Incident report hosting outages 21 May 2012

On Monday May 21, 2012, our hosting platform was hit by two separate incidents, which were actually completely unrelated.

At 09:19 local time (03.19AM EDT), a problem occurred in one of the primary database servers, as a result of a routine task, importing a database. The effect was that this database server was not responding as quickly as it should, which in turn caused problems for the so called ‘delivery devices’. They could no longer communicate with the database server and started to crash. Because the primary database server was still functioning well at the hardware level, the problem was initially not noticed by our automated monitoring, but when the delivery devices started to get in trouble, technicians on duty were alerted. They initiated a “fail over” to the secondary database server manually, thus correcting the problem. After the primary database server was reset, the normal situation was reinstated. This incident lasted for a total of about 4 minutes and ended at 09:23 local time (03.23AM EDT).
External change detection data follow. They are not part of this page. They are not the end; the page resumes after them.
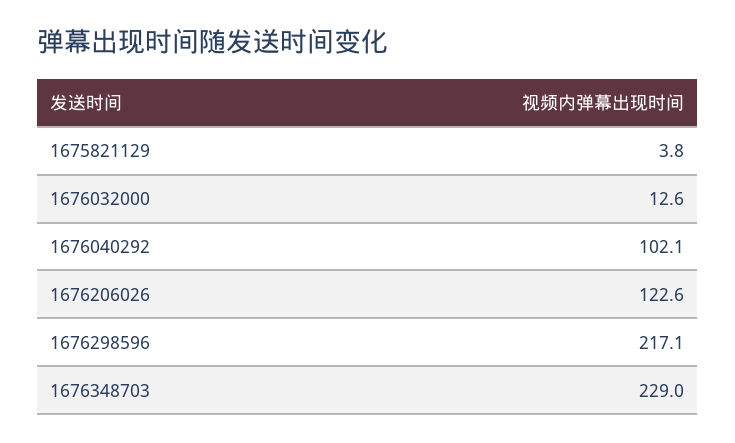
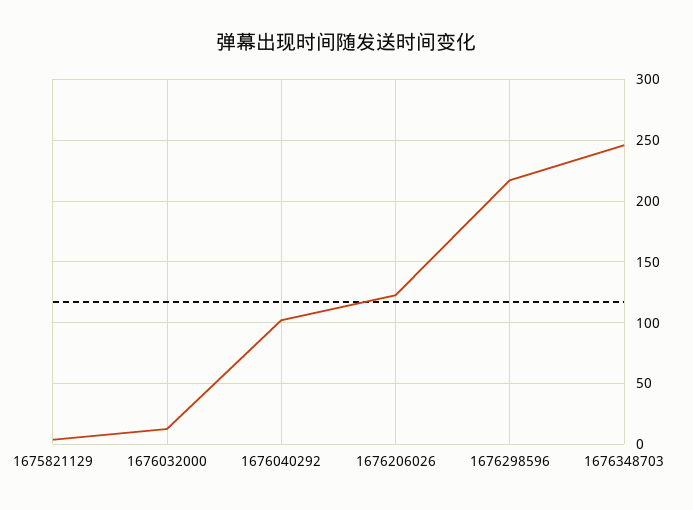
1676348703: 229 -> 245

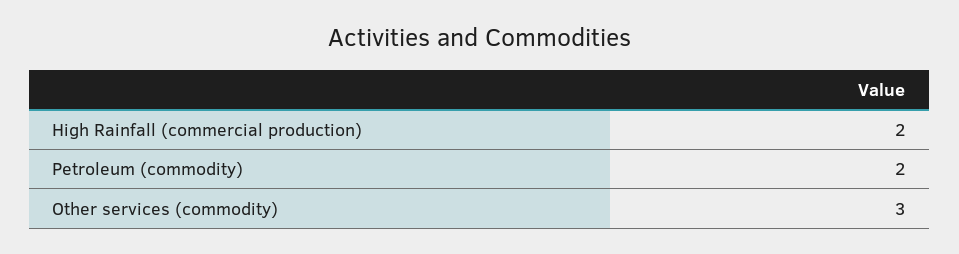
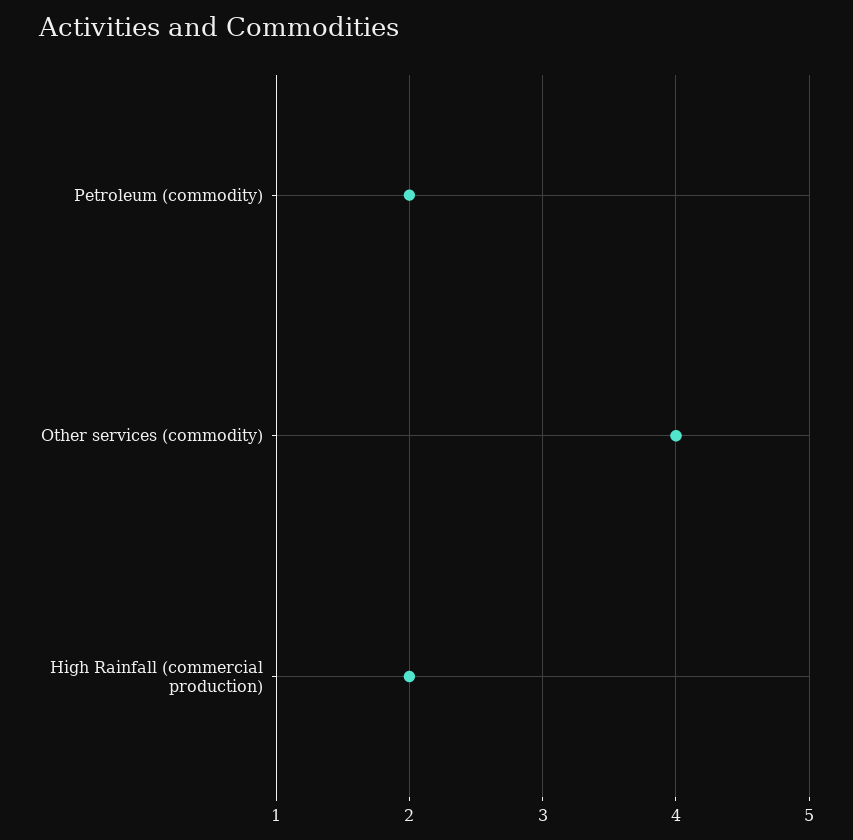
Other services (commodity): 3 -> 4

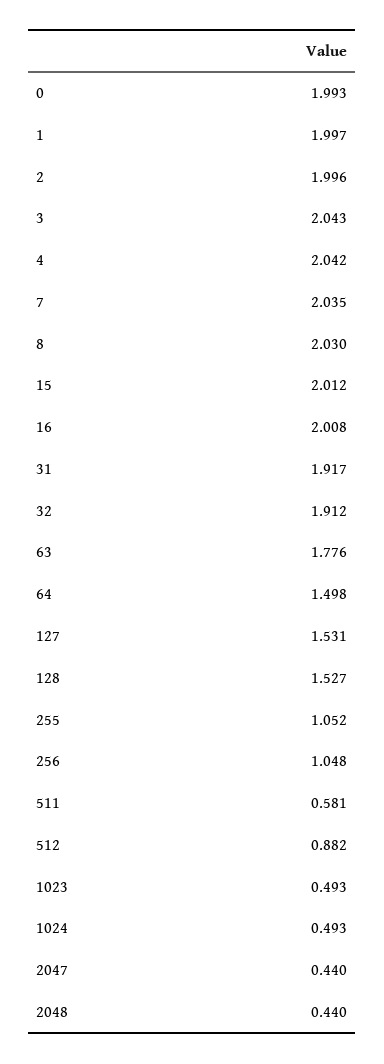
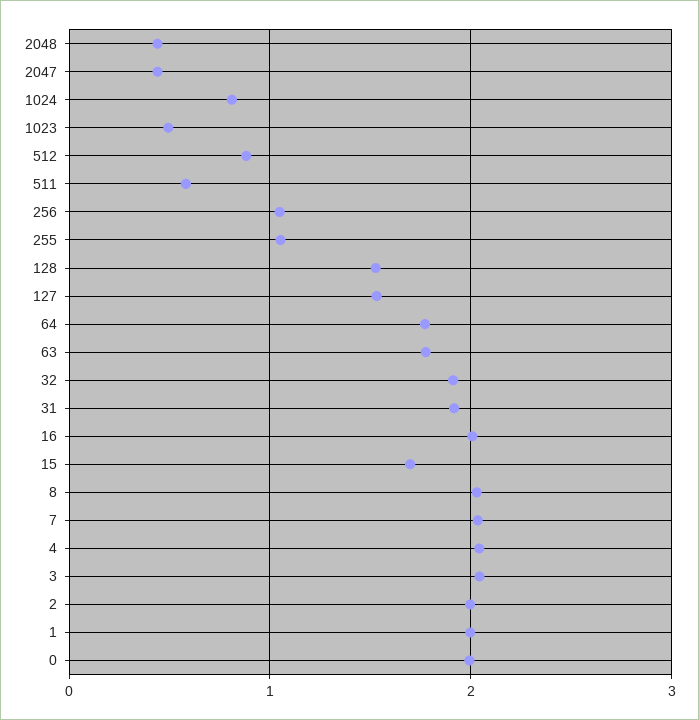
15: 2.012 -> 1.7
64: 1.498 -> 1.8
1024: 0.493 -> 0.8

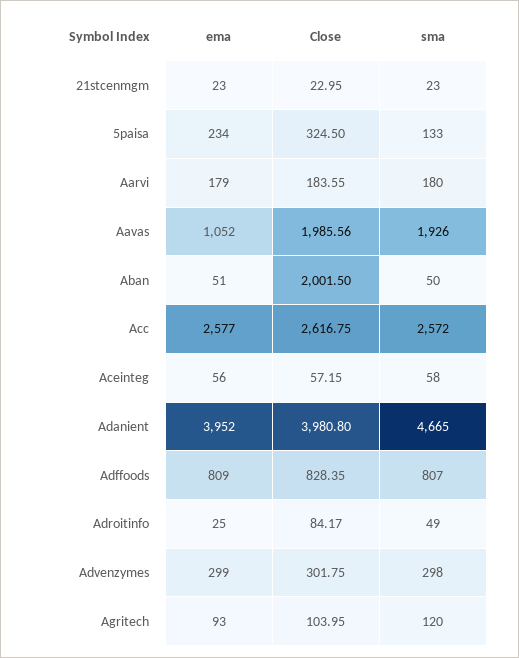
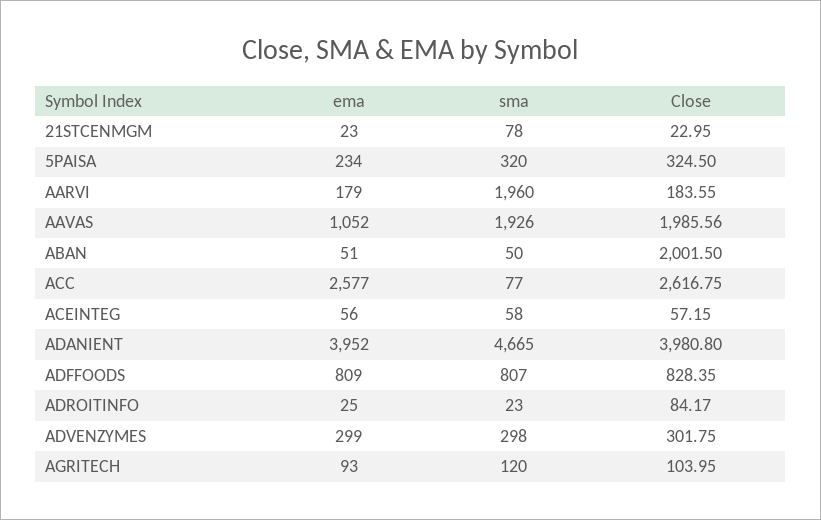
sma, 21stcenmgm: 23 -> 78
sma, 5paisa: 133 -> 320
sma, Aarvi: 180 -> 1960
sma, Acc: 2572 -> 77
sma, Adroitinfo: 49 -> 23

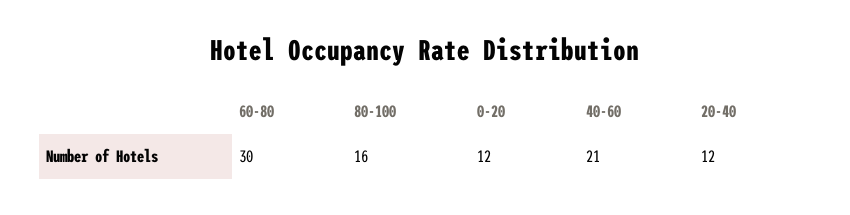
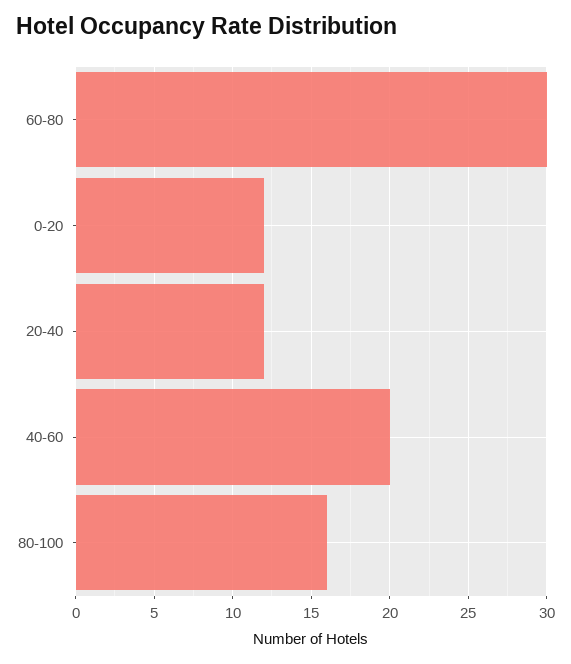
40-60: 21 -> 20

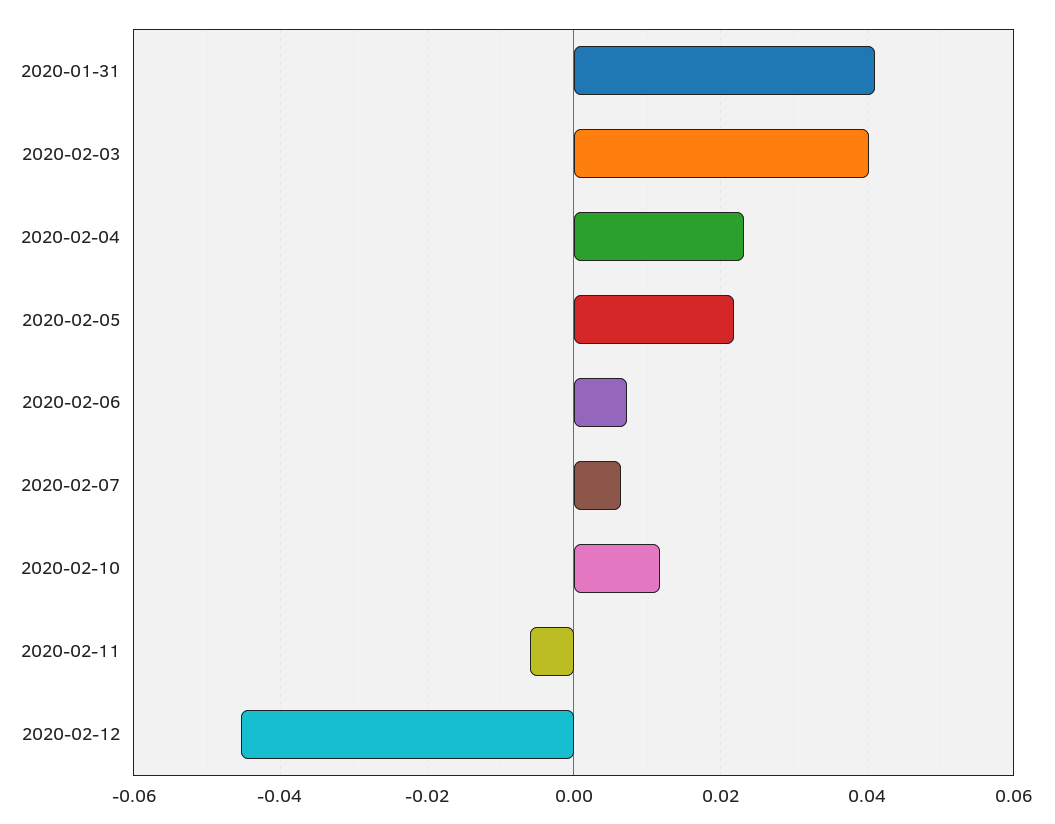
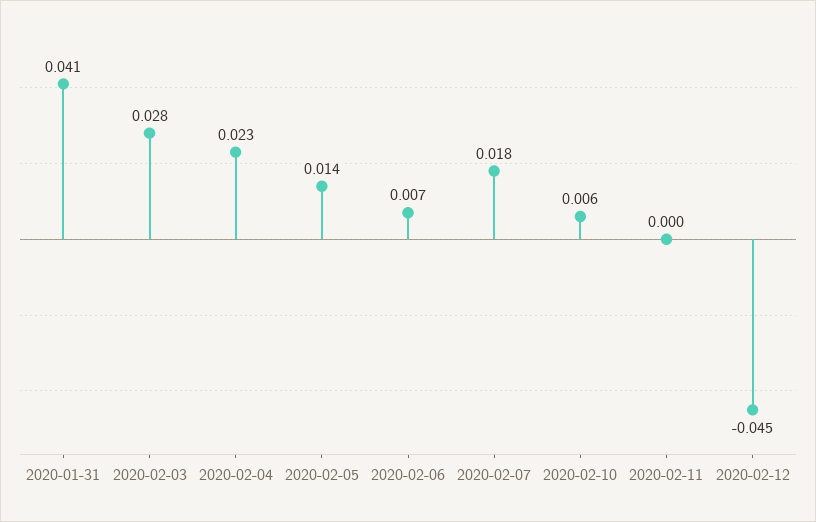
2020-02-03: 0.04 -> 0.028
2020-02-05: 0.022 -> 0.014
2020-02-07: 0.006 -> 0.018
2020-02-10: 0.012 -> 0.006
2020-02-11: -0.006 -> 0

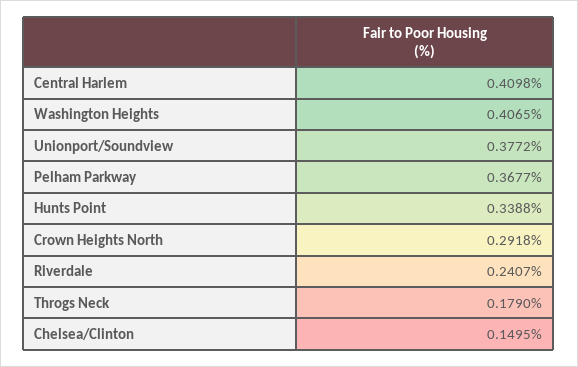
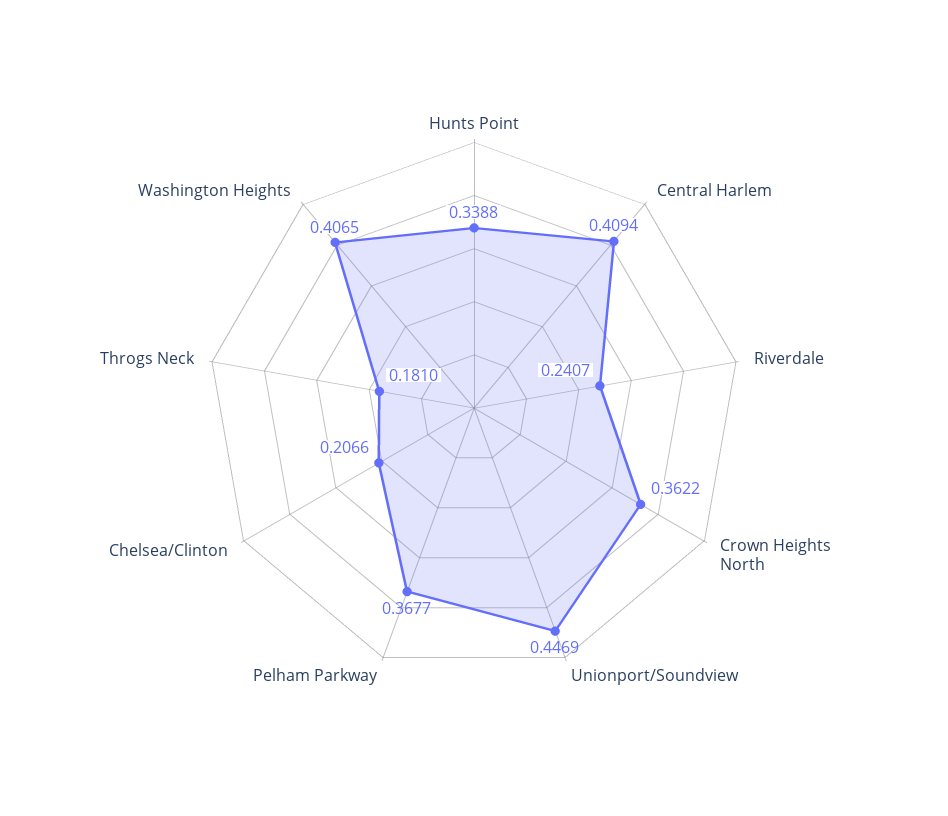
Central Harlem: 0.4098 -> 0.4094
Unionport/Soundview: 0.3772 -> 0.4469
Crown Heights North: 0.2918 -> 0.3622
Throgs Neck: 0.179 -> 0.181
Chelsea/Clinton: 0.1495 -> 0.2066

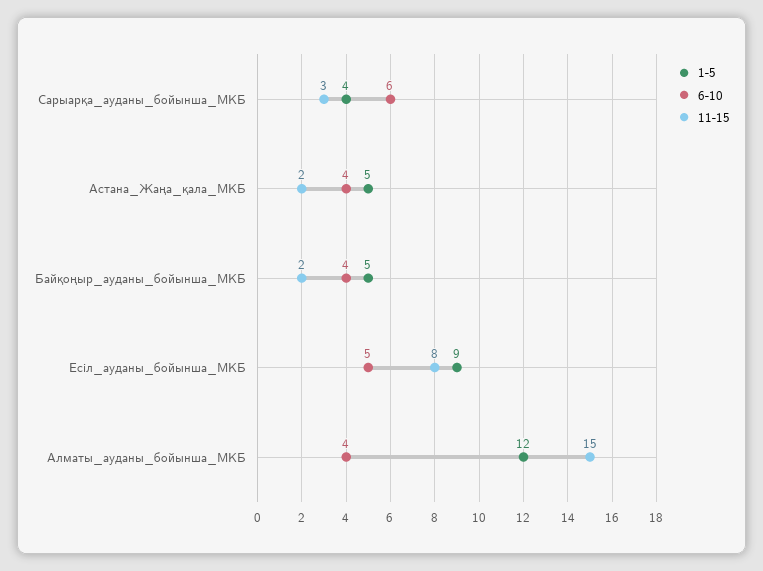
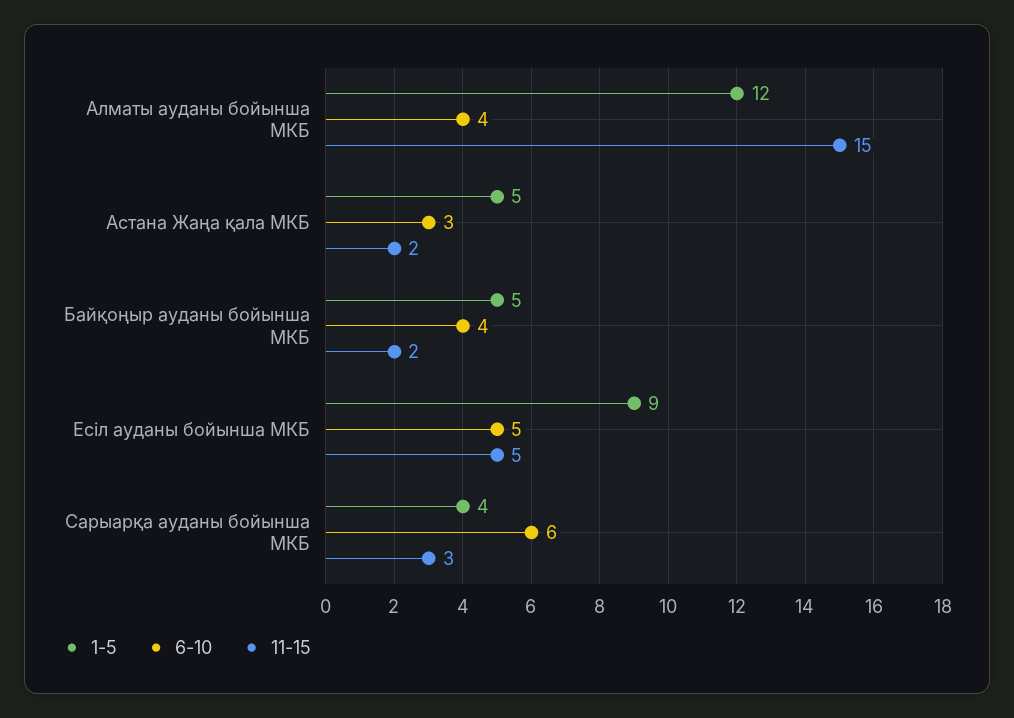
6-10, Астана_Жаңа_қала_МКБ: 4 -> 3
11-15, Есіл_ауданы_бойынша_МКБ: 8 -> 5

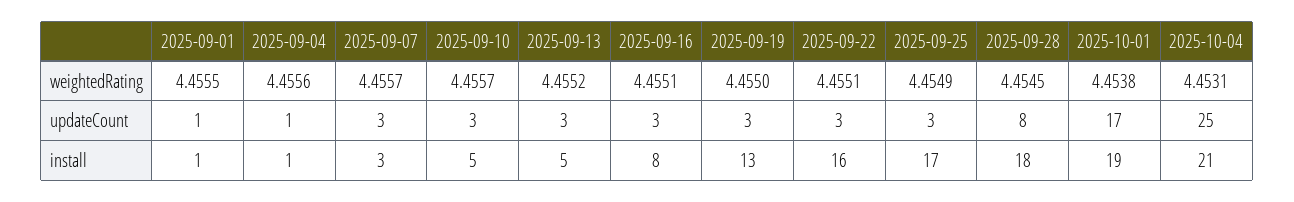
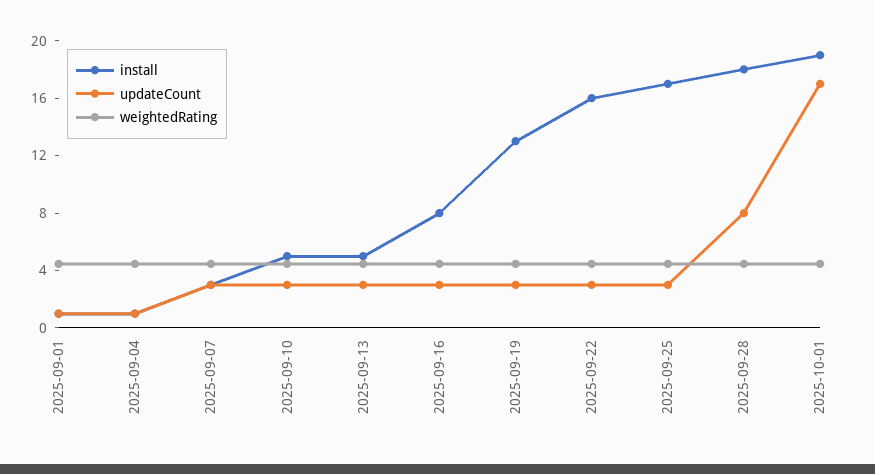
weightedRating, 2025-10-04: 4.4531 -> none
updateCount, 2025-10-04: 25 -> none
install, 2025-10-04: 21 -> none

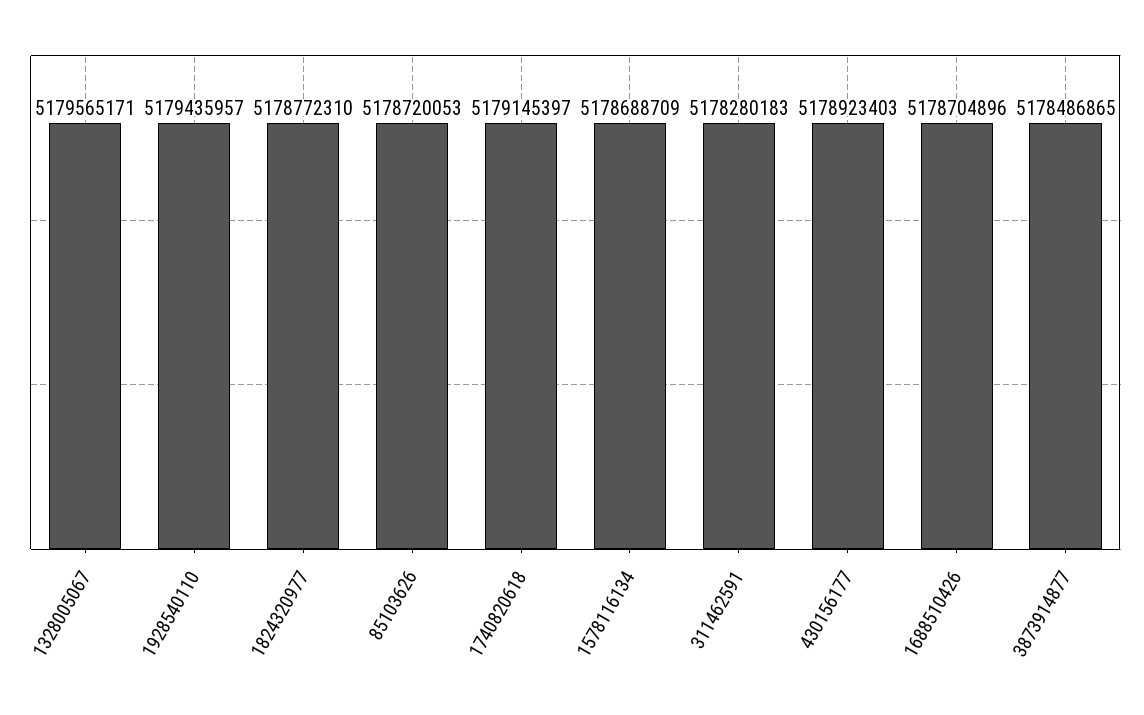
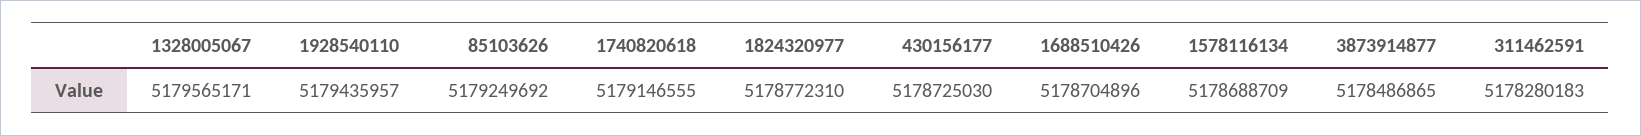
85103626: 5178720053 -> 5179249692
1740820618: 5179145397 -> 5179146555
430156177: 5178923403 -> 5178725030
At 23:42 local time (5.42PM EDT), a problem occurred in one of the so called ‘routers’, these are hardware devices in our data center. This resulted in a total outage of all network traffic inside the data center. The automated fail-over to the backup router did not happen, thus prompting a technician on site to manually initiate the fail-over procedure at 23.55 local time. This outage lasted for a total of about 14 minutes and ended at 23:56 (5.46PM EDT). We are investigating why the problem in the router was not noticed by monitoring software.

We apologize for the inconvenience these two outages must have caused, especially since they happened in such a short space of time.